> **Problem details**: Each line from the one containing "- João Freitas, @freitzzz" to the end of the entries below must be restated exactly, and no other line should appear.
### Information given
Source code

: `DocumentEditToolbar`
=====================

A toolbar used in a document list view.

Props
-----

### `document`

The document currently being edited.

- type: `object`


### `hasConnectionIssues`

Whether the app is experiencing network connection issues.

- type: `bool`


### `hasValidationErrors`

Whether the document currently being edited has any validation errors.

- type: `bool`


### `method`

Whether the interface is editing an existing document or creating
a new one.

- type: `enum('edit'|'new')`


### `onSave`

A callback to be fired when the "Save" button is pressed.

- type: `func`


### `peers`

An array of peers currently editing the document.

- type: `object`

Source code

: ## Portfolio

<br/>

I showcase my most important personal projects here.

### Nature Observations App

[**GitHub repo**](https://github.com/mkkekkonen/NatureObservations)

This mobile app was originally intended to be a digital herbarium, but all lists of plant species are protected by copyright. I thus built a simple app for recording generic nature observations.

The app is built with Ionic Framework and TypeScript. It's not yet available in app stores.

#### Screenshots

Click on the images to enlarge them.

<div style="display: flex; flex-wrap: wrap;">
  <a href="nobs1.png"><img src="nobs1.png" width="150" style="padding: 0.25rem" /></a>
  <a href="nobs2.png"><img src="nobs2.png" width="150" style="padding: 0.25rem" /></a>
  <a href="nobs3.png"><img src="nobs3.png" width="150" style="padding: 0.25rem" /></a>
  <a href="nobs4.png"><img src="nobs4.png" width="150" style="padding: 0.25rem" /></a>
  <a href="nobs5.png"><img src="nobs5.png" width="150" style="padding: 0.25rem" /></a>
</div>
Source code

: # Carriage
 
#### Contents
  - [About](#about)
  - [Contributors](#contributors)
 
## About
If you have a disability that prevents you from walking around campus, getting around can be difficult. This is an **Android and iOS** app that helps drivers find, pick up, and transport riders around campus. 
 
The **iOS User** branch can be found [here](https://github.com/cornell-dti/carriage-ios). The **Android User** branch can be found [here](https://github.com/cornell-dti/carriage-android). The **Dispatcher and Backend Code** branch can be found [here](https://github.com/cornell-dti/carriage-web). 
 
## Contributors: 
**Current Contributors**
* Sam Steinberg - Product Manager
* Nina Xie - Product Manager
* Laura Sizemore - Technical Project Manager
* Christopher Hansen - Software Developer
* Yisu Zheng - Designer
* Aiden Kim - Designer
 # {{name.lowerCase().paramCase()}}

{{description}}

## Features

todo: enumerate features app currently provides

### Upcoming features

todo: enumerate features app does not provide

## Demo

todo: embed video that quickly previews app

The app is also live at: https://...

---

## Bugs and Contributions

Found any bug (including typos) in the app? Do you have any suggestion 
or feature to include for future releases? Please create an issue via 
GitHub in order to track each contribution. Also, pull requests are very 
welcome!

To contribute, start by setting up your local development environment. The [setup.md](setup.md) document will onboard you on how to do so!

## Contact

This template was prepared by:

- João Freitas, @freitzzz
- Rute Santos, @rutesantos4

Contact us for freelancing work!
######
> **Output for this exercise**:
- João Freitas, @freitzzz
- Rute Santos, @rutesantos4

Contact us for freelancing work!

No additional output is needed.